Compare GC behavior across JVM collectors:

# G1 (default in modern JVMs) - balanced latency/throughput
java -XX:+UseG1GC -Xlog:gc*:file=g1.log -jar app.jar

# ZGC - ultra-low latency (sub-millisecond pauses)
java -XX:+UseZGC -Xlog:gc*:file=zgc.log -jar app.jar

# Parallel GC - maximum throughput, longer pauses
java -XX:+UseParallelGC -Xlog:gc*:file=parallel.log -jar app.jar

Analyze the logs to compare pause time distributions. ZGC will show consistent sub-millisecond pauses; Parallel GC will show longer but less frequent pauses with higher overall throughput.

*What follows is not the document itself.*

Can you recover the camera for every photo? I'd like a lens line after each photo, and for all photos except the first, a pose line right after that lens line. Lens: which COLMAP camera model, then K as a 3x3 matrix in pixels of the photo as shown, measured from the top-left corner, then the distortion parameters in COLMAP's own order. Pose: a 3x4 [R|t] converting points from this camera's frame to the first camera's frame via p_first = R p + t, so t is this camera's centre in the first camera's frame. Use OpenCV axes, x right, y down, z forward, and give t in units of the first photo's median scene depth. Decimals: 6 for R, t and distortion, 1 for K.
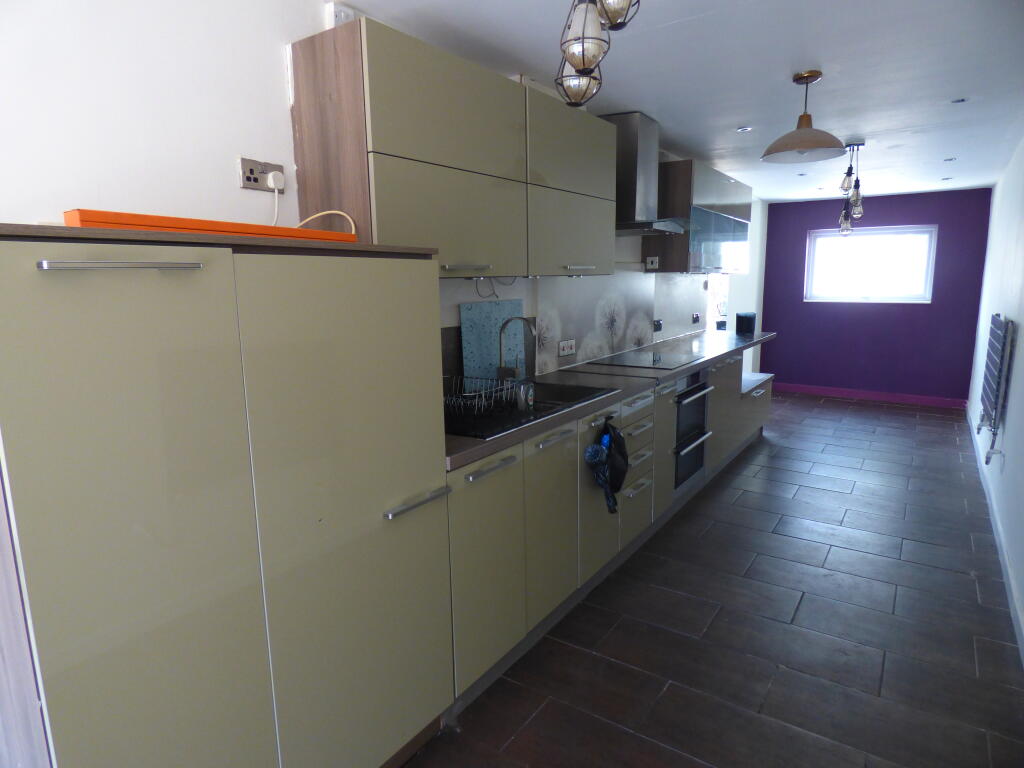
lens RADIAL K [[596.4, 0, 512.0], [0, 596.4, 384.0], [0, 0, 1]] dist [-0.006315, -0.000748]
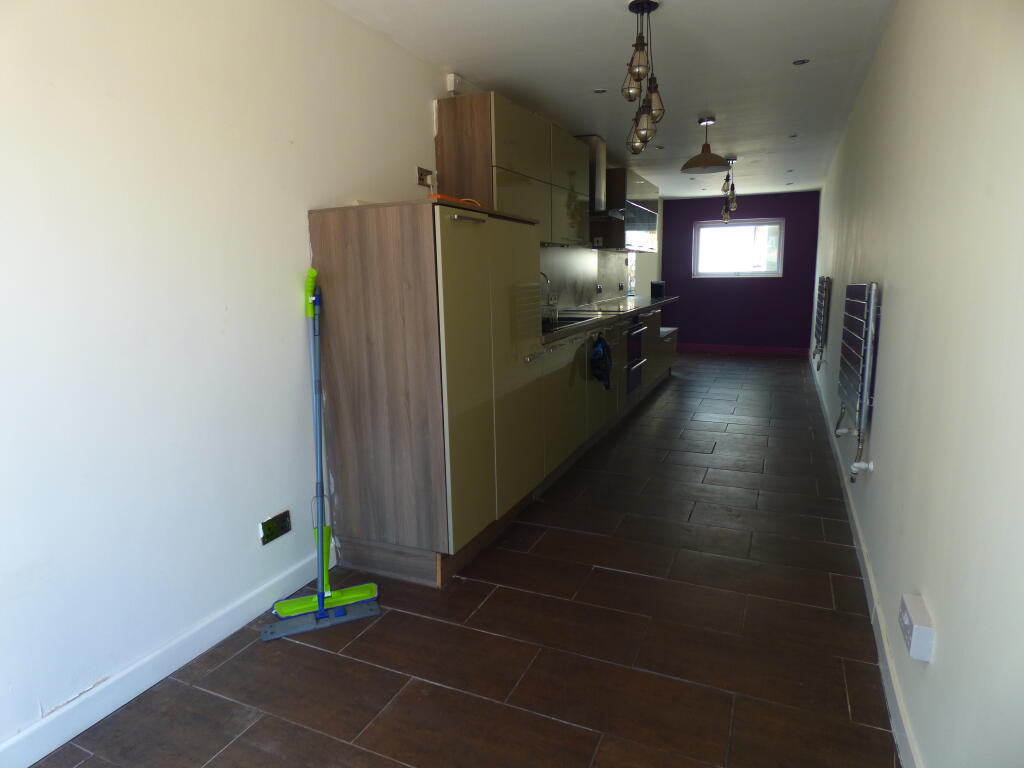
lens RADIAL K [[608.2, 0, 512.0], [0, 608.2, 384.0], [0, 0, 1]] dist [0.003401, -0.001306]
pose [[0.981360, -0.039221, 0.188132, -0.243591], [0.038727, 0.999230, 0.006300, 0.111829], [-0.188234, 0.001103, 0.982124, -0.351829]]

Tuning and Debugging GC Performance

Before tuning, profile. Premature optimization of GC is as wasteful as any other premature optimization.

Signs of GC pressure:

High CPU usage from GC threads
Frequent long pauses visible in latency percentiles
Out-of-memory errors despite available heap space (fragmentation)
Throughput degradation under load

In Java, use jstat for live monitoring:

jstat -gcutil <pid> 1000  # Sample every 1000ms

For allocation profiling, async-profiler captures allocation hot spots:

./profiler.sh -e alloc -d 30 -f allocations.html <pid>

In Go, the runtime exposes GC statistics:

import "runtime"

func printGCStats() {
    var stats runtime.MemStats
    runtime.ReadMemStats(&stats)
    
    fmt.Printf("Alloc: %d MB\n", stats.Alloc/1024/1024)
    fmt.Printf("NumGC: %d\n", stats.NumGC)
    fmt.Printf("PauseTotal: %d ms\n", stats.PauseTotalNs/1000000)
}

Allocation patterns that help GC:

Reuse objects via pools for hot paths
Preallocate slices/arrays when size is known
Avoid boxing primitives in tight loops
Use value types where possible (structs vs. classes in Go/C#)

Patterns that hurt:

Creating closures in hot loops (each closure allocates)
String concatenation in loops (use builders)
Excessive use of finalizers/destructors

Choosing Your Runtime

Your choice of language and runtime should consider GC characteristics:

Throughput-critical batch processing: JVM with Parallel GC or high-throughput G1 tuning
Low-latency services: Go, JVM with ZGC/Shenandoah, or careful C++ with custom allocators
Scripting and prototyping: Python/JavaScript; GC overhead rarely matters
Systems programming with no GC tolerance: Rust’s ownership model eliminates GC entirely through compile-time lifetime tracking

The future points toward concurrent, low-pause collectors becoming standard. ZGC and Shenandoah have made sub-millisecond pauses routine on the JVM. Go continues improving its concurrent collector. And Rust demonstrates that for some domains, compile-time memory management eliminates the GC question entirely.

Understanding these fundamentals—reference counting’s simplicity and limitations, mark-sweep’s cycle handling, generational collection’s exploitation of object lifetimes—gives you the mental model to reason about memory behavior in any managed runtime. When GC becomes a bottleneck, you’ll know where to look.